Comparatively evaluating marginal revenue with marginal cost offers insights into profitability and production adjustments.

Profit estimation involves calculating the expected earnings from production and sales activities. The relationship between marginal cost and marginal revenue is fundamental to determining profit.In the example, the profit from the 51st item is estimated using the difference: \( R'(50) - C'(50) = 11 \) dollars. This indicates that selling one more item increases profit by approximately \$11. Key points in profit estimation include:

• Finding the profit-maximizing level of output.
• Understanding the cost and revenue curves.
• Evaluating the effect of scaling production on overall profitability.

Analyzing profits from incremental sales allows businesses to optimize resources and strategies for growth.

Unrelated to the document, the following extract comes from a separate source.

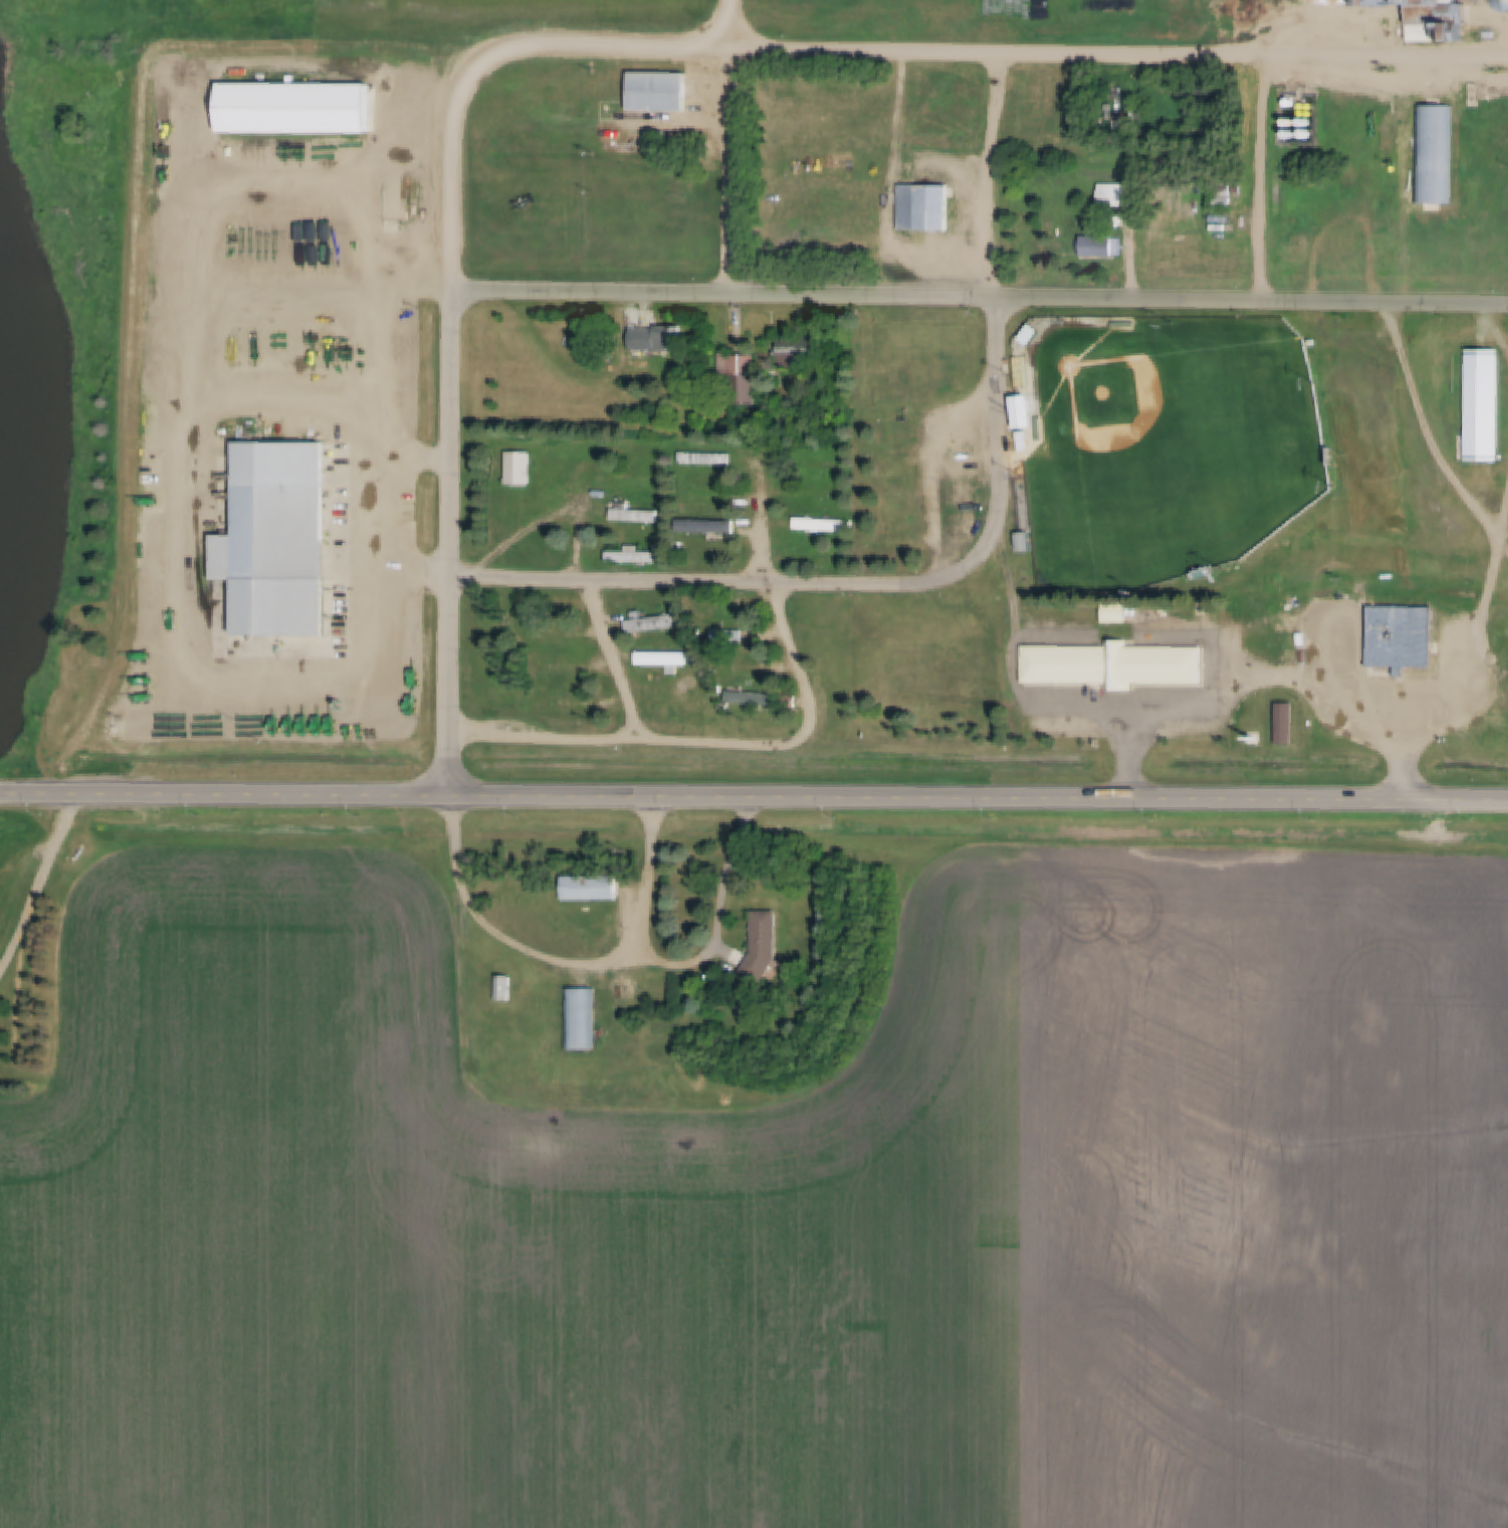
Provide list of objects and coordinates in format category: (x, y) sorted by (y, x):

Linear approximation is a method used to estimate the value of a function around a given point using its derivative. It is like drawing a tangent line to a curve and using it to approximate values near that point.For the given exercise, linear approximation is employed to estimate \( C(52) \) as \( C(52) \approx C(50) + C'(50) \times (52 - 50) \). This provides an approximate cost of \$4348.Linear approximation is an essential tool for:

• Simplifying complex functions into manageable pieces.
• Providing quick estimates when exact calculations are cumbersome.
• Useful in engineering, economics, and sciences where curve behaviors are analyzed.

By relying on derivatives for slope insights, we can make educated guesses about changes in cost and revenue, offering practical solutions in real-world scenarios.